Headline
Penaikan belanja akan turut mendorong pertumbuhan ekonomi menjadi 5,4%.
Penaikan belanja akan turut mendorong pertumbuhan ekonomi menjadi 5,4%.
ADA beberapa hal menarik dari peringatan Hari Raya Idul Adha, selain kebagian daging kurban tentunya. Salah satu yang menarik, tapi memilukan, yang terjadi pada tahun ini ialah lesunya penjualan hewan kurban. Di mana-mana muncul keluhan serupa dari para pedagang sapi, kambing, domba. Rasanya seperti mendengarkan kor nyanyian kepedihan.
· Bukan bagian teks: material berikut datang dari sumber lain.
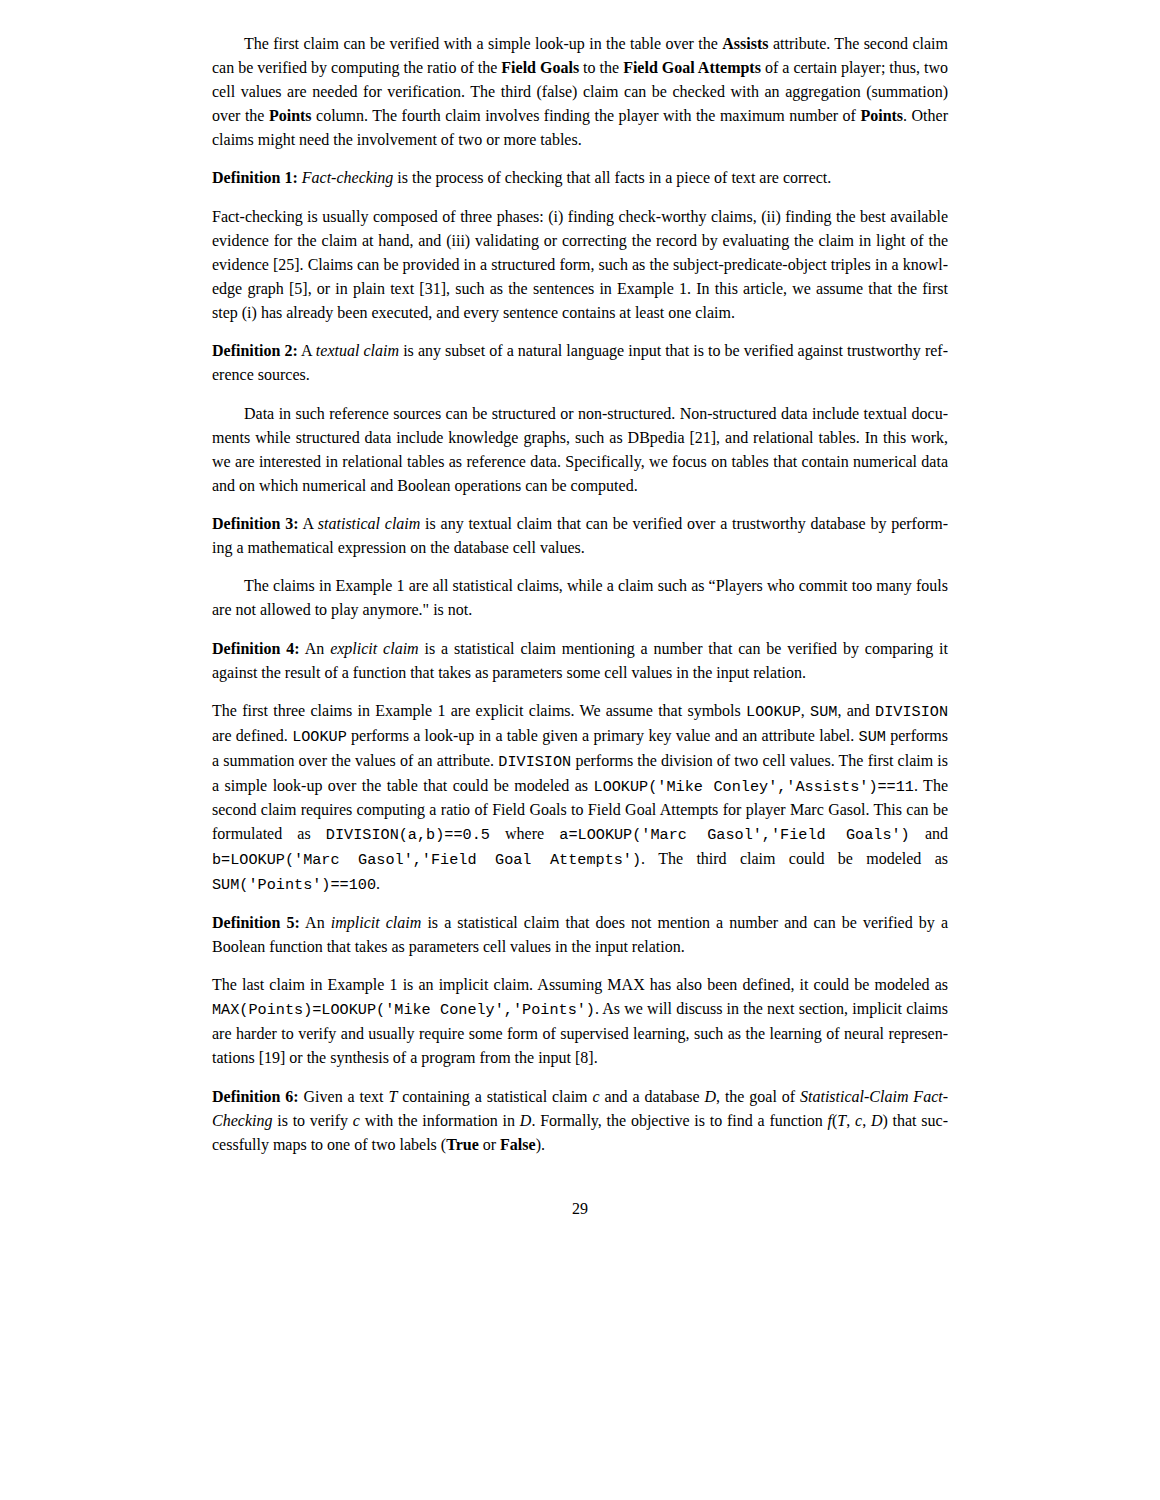The first claim can be verified with a simple look-up in the table over the Assists attribute. The second claim can be verified by computing the ratio of the Field Goals to the Field Goal Attempts of a certain player; thus, two cell values are needed for verification. The third (false) claim can be checked with an aggregation (summation) over the Points column. The fourth claim involves finding the player with the maximum number of Points. Other claims might need the involvement of two or more tables.
Definition 1: Fact-checking is the process of checking that all facts in a piece of text are correct.
Fact-checking is usually composed of three phases: (i) finding check-worthy claims, (ii) finding the best available evidence for the claim at hand, and (iii) validating or correcting the record by evaluating the claim in light of the evidence [25]. Claims can be provided in a structured form, such as the subject-predicate-object triples in a knowledge graph [5], or in plain text [31], such as the sentences in Example 1. In this article, we assume that the first step (i) has already been executed, and every sentence contains at least one claim.
Definition 2: A textual claim is any subset of a natural language input that is to be verified against trustworthy reference sources.
Data in such reference sources can be structured or non-structured. Non-structured data include textual documents while structured data include knowledge graphs, such as DBpedia [21], and relational tables. In this work, we are interested in relational tables as reference data. Specifically, we focus on tables that contain numerical data and on which numerical and Boolean operations can be computed.
Definition 3: A statistical claim is any textual claim that can be verified over a trustworthy database by performing a mathematical expression on the database cell values.
The claims in Example 1 are all statistical claims, while a claim such as “Players who commit too many fouls are not allowed to play anymore." is not.
Definition 4: An explicit claim is a statistical claim mentioning a number that can be verified by comparing it against the result of a function that takes as parameters some cell values in the input relation.
The first three claims in Example 1 are explicit claims. We assume that symbols LOOKUP, SUM, and DIVISION are defined. LOOKUP performs a look-up in a table given a primary key value and an attribute label. SUM performs a summation over the values of an attribute. DIVISION performs the division of two cell values. The first claim is a simple look-up over the table that could be modeled as LOOKUP('Mike Conley','Assists')==11. The second claim requires computing a ratio of Field Goals to Field Goal Attempts for player Marc Gasol. This can be formulated as DIVISION(a,b)==0.5 where a=LOOKUP('Marc Gasol','Field Goals') and b=LOOKUP('Marc Gasol','Field Goal Attempts'). The third claim could be modeled as SUM('Points')==100.
Definition 5: An implicit claim is a statistical claim that does not mention a number and can be verified by a Boolean function that takes as parameters cell values in the input relation.
The last claim in Example 1 is an implicit claim. Assuming MAX has also been defined, it could be modeled as MAX(Points)=LOOKUP('Mike Conely','Points'). As we will discuss in the next section, implicit claims are harder to verify and usually require some form of supervised learning, such as the learning of neural representations [19] or the synthesis of a program from the input [8].
Definition 6: Given a text T containing a statistical claim c and a database D, the goal of Statistical-Claim Fact-Checking is to verify c with the information in D. Formally, the objective is to find a function f(T, c, D) that successfully maps to one of two labels (True or False).
29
Saking lesunya, para penjual hewan kurban selalu berharap ada keajaiban di detik-detik akhir. Khususnya pada hari tasyrik, 13 Zulhijah, yang tahun ini jatuh pada Senin, 9 Juni 2025. Hari ketiga tasyrik merupakan hari terakhir penyembelihan hewan kurban. Di luar itu, penyembelihan hewan kurban tidak sah, alias tidak dihitung sebagai bagian dari kurban, tapi dianggap sedekah biasa.
Namun, keajaiban itu seolah masih tetap sebuah keajaiban. Ia belum bermetamorfosis menjadi kenyataan. Kiranya doa-doa para pedagang domba sebagian masih tersimpan di 'langit', belum tercurah ke bumi. Bahkan, sebagaimana diberitakan dalam harian ini, para pedagang hewan korban sampai berharap keajaiban itu datang dari gaji ke-13 para aparat sipil negara (ASN) ataupun pensiunan ASN. Padahal, dari skema yang disampaikan oleh Menteri Keuangan Sri Mulyani, gaji ke-13 yang dicairkan pada awal Juni ini, hingga tuntas hari tasyrik lusa, ialah baru untuk pensiunan, yang jumlahnya tidak sebanyak ASN.
Gejala apa ini? Tidak susah menganalisisnya. Jawabnya hampir pasti itu karena merosotnya daya beli masyarakat. Tanda-tanda ke arah itu sudah bisa dibaca sejak Badan Pusat Statistik (BPS) mengumumkan pertumbuhan ekonomi kita pada Januari hingga Maret hanya 4,87%, alias meleset dari target di 5%. Apalagi, hubungan antara daya beli dan pertumbuhan ekonomi di negeri ini amat erat.
Seerat apa? Lebih dari separuh pertumbuhan ekonomi kita ditopang oleh konsumsi rumah tangga. Itu artinya, sangat tergantung pada kuat atau lemahnya daya beli. Jika ingin pertumbuhan ekonomi melaju kencang, daya beli sebagai motor konsumsi mesti kuat. Bila daya beli merosot, orang akan menahan mengonsumsi hal-hal di luar kebutuhan dasar.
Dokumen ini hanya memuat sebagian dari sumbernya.